A prototype, by its very nature, is going to be defined very differently based on what it is a prototype of. Prototype software will differ very highly from a prototype sketch or a prototype machine. Even beyond that, there are a variety of prototype categories: Proof-of-Principle, working, visual, User Experience to name a few. Specifically in this series we’ll be discussing an automotive production-intent prototype, whether or not it can be ‘perfect’ and what that even means.
‘Perfect Prototype’ is probably a poor name for what we’re talking about. What we’re really discussing is a ‘Perfect Prototype Build’, in which the goals of an entire build phase (when an automotive company builds a fleet of production level vehicles for the sake of testing) goes as well as possible. The focus is to succeed in probably three specific areas:
- The prototype build costs the least amount of money possible (spending no money is unfeasible, so despite using the word ‘perfect’ we are really shooting for ‘minimized’)
- The prototype assembly is started as soon as possible, and the build and subsequent full testing phase are completed as soon as possible
- The maximum number of potential ‘design improvements and issues’ for the final product are identified, evaluated, and actioned (if decided upon)
Is this possible? In reality, no. If you’ve ordered 232 clips when only 231 were necessary, you’ve removed your shot for a Perfect Prototype build. It is, however, very possible to get extremely close.
Let’s talk about some of the seemingly obvious targets. Designing and engineering the parts takes the longest and costs a ton. So, if we finish designing earlier, we start building earlier, right? It’s not a bad thought, but the truth is that there will always be plenty of bottlenecks in that stage of the game that are going to keep you from cutting it down too much – the engineering can only really start once you’ve locked down your entire concept, so if you figure out what you want to build earlier then everything would move earlier.
It’s also just easy to target engineering.

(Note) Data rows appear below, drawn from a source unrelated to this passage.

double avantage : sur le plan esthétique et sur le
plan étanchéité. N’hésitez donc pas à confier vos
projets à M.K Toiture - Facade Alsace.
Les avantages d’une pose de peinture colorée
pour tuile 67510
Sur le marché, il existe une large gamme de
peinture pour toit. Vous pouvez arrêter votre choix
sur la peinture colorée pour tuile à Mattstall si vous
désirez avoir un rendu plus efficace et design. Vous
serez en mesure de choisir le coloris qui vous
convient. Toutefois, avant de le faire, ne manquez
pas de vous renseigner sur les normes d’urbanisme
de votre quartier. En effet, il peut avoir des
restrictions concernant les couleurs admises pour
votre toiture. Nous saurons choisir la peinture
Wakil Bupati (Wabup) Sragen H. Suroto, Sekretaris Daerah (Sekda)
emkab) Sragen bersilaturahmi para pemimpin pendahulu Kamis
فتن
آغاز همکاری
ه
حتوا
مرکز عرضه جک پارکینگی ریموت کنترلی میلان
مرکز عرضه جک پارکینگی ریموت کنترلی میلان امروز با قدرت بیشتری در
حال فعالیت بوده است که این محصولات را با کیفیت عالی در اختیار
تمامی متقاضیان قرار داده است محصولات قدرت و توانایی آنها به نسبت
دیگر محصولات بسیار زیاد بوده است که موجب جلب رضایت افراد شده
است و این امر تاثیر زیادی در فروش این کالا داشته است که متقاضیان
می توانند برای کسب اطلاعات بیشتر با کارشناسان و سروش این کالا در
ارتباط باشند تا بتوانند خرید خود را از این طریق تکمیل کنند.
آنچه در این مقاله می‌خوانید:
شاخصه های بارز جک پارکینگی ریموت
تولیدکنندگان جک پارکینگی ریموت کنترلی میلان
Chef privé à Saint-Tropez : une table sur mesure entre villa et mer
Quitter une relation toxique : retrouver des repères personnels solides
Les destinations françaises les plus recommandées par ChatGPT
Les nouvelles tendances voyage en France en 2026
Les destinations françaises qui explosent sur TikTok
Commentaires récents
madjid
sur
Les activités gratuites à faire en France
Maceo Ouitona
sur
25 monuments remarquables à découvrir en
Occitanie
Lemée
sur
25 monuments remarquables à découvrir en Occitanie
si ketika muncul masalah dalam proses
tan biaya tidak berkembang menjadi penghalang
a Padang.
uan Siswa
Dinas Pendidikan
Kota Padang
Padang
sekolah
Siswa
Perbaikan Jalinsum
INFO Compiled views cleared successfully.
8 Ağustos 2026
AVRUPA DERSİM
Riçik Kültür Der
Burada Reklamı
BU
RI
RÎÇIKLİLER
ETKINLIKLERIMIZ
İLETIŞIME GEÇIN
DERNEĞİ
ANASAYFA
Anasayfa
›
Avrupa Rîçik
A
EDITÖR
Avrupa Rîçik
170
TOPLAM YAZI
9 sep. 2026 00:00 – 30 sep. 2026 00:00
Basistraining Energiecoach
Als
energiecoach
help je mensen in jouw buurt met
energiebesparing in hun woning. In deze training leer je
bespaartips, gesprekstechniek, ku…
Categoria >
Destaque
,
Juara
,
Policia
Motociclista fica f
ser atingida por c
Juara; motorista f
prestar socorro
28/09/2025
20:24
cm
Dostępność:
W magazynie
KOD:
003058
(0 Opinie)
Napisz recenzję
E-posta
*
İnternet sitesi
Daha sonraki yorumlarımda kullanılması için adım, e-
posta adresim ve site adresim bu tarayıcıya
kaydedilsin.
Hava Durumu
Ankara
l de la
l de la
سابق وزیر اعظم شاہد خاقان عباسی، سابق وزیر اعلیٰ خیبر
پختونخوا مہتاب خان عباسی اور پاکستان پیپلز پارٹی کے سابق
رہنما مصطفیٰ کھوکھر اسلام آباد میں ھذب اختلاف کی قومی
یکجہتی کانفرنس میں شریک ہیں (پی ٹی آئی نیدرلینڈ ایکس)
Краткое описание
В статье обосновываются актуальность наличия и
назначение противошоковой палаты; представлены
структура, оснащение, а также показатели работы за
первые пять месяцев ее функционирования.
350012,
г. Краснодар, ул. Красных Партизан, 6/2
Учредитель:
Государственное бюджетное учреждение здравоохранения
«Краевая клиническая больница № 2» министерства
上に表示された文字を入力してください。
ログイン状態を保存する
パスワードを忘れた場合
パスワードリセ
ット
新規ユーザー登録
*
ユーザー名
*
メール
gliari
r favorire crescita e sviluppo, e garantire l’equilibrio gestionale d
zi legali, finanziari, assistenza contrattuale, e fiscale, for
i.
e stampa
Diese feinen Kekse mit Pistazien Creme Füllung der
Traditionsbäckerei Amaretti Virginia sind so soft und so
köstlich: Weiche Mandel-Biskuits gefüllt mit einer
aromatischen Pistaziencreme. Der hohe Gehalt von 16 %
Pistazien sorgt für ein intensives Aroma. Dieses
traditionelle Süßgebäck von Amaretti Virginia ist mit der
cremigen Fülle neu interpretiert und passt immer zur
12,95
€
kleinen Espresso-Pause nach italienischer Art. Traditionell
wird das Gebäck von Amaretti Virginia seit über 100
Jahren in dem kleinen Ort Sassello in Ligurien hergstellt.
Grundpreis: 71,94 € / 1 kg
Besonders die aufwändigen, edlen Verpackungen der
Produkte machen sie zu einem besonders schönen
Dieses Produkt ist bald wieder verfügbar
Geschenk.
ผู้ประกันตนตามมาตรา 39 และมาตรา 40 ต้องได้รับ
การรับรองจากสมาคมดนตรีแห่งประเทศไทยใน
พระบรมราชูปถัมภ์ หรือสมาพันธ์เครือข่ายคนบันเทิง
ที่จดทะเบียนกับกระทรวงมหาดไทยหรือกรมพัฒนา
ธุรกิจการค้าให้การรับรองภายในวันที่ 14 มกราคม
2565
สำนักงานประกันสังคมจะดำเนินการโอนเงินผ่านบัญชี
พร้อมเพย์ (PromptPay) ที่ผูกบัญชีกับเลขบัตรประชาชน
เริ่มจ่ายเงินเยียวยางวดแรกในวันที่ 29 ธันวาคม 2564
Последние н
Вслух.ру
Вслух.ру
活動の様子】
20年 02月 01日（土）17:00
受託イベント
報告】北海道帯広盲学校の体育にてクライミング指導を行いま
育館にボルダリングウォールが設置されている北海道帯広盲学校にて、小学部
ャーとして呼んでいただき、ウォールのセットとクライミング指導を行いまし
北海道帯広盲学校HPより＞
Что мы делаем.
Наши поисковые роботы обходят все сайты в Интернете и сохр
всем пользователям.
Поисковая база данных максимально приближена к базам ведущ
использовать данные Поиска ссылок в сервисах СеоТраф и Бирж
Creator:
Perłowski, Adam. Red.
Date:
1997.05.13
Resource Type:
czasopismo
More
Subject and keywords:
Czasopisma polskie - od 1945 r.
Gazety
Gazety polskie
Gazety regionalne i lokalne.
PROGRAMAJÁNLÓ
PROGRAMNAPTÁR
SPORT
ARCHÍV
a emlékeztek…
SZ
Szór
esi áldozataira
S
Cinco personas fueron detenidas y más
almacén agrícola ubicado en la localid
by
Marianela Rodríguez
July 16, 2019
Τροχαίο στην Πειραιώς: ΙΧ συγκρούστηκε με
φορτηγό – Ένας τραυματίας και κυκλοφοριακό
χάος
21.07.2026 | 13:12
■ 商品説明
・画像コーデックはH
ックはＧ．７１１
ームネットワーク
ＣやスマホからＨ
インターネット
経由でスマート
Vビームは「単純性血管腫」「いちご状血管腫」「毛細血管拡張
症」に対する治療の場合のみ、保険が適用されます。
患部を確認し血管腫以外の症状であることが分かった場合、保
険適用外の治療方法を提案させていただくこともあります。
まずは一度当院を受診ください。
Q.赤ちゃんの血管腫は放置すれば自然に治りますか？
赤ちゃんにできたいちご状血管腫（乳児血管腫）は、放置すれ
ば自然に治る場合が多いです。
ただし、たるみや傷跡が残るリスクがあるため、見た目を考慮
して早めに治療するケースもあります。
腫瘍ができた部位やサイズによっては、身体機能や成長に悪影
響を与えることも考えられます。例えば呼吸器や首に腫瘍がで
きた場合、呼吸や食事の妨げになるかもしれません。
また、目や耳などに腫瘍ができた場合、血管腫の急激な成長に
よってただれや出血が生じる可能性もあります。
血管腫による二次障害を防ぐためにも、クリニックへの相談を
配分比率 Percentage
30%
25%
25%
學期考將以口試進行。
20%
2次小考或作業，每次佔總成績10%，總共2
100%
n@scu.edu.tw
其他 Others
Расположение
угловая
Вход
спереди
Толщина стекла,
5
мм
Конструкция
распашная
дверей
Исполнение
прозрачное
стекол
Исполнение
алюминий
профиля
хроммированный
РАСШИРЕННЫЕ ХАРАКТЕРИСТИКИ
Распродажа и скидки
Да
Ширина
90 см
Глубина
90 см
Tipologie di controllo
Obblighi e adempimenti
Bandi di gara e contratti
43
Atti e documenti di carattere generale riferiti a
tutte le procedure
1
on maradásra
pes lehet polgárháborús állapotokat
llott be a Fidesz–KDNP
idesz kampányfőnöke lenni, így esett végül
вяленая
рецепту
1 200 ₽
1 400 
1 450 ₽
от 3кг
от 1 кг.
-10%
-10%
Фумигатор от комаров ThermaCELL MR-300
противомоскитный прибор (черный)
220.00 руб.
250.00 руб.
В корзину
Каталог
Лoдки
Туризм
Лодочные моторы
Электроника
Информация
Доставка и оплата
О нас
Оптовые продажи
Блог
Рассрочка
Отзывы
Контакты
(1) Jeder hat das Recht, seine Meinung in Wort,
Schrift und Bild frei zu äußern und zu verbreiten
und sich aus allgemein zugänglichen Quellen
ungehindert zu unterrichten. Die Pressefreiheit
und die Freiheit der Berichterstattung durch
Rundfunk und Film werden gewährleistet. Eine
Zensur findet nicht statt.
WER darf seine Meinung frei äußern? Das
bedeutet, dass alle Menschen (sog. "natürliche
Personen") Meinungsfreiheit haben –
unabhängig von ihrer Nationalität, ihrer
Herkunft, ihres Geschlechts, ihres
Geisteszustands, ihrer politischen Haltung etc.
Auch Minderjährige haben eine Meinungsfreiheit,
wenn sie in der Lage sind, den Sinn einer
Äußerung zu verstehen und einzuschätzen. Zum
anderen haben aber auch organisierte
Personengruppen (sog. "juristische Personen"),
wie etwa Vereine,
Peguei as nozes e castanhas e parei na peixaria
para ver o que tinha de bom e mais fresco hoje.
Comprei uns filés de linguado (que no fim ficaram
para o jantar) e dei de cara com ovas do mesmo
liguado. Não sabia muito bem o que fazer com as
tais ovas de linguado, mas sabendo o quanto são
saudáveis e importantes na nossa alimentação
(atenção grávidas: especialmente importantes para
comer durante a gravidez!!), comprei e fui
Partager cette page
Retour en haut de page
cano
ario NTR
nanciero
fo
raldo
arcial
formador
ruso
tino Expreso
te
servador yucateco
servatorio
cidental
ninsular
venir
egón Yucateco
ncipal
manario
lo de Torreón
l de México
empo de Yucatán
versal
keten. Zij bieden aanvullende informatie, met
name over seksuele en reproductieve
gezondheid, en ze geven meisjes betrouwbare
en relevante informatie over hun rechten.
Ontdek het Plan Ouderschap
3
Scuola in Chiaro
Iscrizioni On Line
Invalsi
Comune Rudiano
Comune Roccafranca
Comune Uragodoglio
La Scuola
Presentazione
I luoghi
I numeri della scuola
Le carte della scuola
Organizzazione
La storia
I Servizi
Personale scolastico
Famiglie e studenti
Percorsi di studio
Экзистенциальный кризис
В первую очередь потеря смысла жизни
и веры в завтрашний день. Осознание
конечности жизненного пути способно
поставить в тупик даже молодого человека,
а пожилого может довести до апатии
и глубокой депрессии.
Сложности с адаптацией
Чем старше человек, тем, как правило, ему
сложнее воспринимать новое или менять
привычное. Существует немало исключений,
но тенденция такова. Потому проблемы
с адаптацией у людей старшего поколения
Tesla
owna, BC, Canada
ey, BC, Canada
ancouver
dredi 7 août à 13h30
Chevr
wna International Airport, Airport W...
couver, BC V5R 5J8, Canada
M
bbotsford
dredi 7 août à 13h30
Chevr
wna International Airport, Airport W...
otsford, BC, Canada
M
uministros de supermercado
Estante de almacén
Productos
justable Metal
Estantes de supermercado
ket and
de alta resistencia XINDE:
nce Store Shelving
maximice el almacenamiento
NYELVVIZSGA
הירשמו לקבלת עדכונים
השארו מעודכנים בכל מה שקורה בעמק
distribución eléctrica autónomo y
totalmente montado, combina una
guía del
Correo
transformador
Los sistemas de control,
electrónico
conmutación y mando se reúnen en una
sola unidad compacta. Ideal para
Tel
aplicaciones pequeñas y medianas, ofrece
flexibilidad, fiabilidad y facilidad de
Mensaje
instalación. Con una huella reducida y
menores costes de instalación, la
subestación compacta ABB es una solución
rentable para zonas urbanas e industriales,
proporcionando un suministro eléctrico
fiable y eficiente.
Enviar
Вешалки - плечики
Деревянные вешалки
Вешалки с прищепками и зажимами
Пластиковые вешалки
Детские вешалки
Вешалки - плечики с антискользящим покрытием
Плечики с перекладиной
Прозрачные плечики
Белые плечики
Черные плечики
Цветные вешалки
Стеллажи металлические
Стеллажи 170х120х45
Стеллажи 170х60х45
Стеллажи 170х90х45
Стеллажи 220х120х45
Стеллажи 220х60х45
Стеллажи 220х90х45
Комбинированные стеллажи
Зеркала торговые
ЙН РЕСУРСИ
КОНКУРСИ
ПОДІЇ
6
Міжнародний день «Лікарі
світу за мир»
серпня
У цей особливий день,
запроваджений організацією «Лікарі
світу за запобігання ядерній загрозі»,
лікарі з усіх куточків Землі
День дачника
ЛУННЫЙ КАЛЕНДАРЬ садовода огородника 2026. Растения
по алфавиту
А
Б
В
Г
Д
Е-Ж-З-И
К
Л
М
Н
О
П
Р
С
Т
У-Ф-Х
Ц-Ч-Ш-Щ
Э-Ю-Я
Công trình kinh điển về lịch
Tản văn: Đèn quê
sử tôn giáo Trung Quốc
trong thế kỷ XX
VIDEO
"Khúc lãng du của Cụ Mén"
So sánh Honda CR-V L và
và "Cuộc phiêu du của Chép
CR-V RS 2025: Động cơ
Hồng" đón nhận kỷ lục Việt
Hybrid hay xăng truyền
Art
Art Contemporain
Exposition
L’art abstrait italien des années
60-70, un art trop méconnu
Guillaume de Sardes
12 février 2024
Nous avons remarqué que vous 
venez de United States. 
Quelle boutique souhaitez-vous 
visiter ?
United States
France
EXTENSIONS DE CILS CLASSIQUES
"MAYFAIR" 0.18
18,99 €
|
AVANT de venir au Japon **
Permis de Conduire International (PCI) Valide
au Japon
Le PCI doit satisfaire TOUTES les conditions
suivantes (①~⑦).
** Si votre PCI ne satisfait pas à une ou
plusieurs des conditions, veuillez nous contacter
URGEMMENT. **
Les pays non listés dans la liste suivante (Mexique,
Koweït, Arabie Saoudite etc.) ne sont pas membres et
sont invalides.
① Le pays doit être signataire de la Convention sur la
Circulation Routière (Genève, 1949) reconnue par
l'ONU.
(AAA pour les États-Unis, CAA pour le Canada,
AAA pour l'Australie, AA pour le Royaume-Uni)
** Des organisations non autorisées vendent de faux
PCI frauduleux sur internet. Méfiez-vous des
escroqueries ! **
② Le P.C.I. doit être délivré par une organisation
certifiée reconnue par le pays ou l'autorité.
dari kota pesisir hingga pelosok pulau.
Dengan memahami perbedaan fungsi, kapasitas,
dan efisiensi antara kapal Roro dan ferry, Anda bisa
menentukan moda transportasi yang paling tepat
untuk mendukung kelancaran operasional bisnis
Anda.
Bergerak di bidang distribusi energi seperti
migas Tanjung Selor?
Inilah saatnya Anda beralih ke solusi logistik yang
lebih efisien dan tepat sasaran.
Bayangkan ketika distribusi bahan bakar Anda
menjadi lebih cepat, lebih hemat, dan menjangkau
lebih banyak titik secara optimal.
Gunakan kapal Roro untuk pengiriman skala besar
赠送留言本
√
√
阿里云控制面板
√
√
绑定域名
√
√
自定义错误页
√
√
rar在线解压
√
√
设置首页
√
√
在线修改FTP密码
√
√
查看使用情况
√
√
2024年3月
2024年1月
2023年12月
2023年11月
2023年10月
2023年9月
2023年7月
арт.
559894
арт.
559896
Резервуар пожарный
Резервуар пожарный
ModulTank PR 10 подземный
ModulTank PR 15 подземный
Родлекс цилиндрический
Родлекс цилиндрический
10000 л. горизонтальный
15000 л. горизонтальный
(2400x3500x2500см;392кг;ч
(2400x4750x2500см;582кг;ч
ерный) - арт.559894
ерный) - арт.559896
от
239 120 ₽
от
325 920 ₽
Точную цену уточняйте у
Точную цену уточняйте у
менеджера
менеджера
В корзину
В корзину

If we think of wasted time as a sort of equal coefficient across all business activities, then 5% of saved time in engineering goes a lot further than 5% time saved in kitting parts or building the vehicles. But what if we can save 30% of the sourcing time? What if we can save 50% of the manufacturing cost? After you’ve pulled most of the releasing onus from engineers and pushed them back into the world of engineering (the prime directive that even birthed our existence at Quick Release_ in the first place), it may be more valuable to target other time and cost saving areas in this effort to take all three goals of the Perfect Prototype build and make them a reality.
Take a look at the first goal. What are the excess costs of a prototype build that really drain up the budget? Too many parts ordered. Incorrect parts ordered. Correct parts that aren’t the correct tooling pedigree or design maturity. Unnecessary vehicles built. Unnecessary parts ordered for vehicles that don’t require them. The list is endless, and since ‘time is money’ applies more heavily to the mass manufacturing industry than maybe anywhere else in the world, the second goal of starting and completing the prototype phase as soon as possible leaks into this as well. If I’ve started my prototype build a day late, my forecasted first sold vehicle is now back a day later than it could be, and even a single days’ worth of sales can be enormous.
There is potentially even more to be saved within the testing itself. Are my tests streamlined? Can I use the same vehicle built for testing the door stability after it has been slammed 10,000 times to then test how the suspension holds up after 100,000 miles of Michigan potholes? Is this test even necessary? Am I forgetting some tests that should be necessary? And well before that, how am I managing my failure modes and effects analysis (FMEAs)? Are the right parts being analyzed? Are too many parts being analyzed? Is it being done soon enough to optimize when the testing plan can be put into place?
In this article series I want to tackle some of the main areas where we can drive efficiency into the system. I hope to give a clear, wide-scope view of the main sections of the process that can see improvement and a granular, detailed look at how some individual PLM decisions can drastically alter an automotive company’s success in the prototype world. I specifically want to answer the following questions:
How can we improve communication and drive action-transfer between sections of the company to improve time-to-market?
How can we gain an earlier view on the prioritization of parts and actions to mitigate job-stoppers and slippage?
Is there a way to know what needs to be tested sooner, to give more time to prepare for the build?
How much weight does a Bill of Materials validation hold on the overall success of the prototype phase?
And, at the end of the day, hopefully some of the messages in this series make it into your OEM or other workplace and we can continue to deliver better products earlier and for a more affordable price.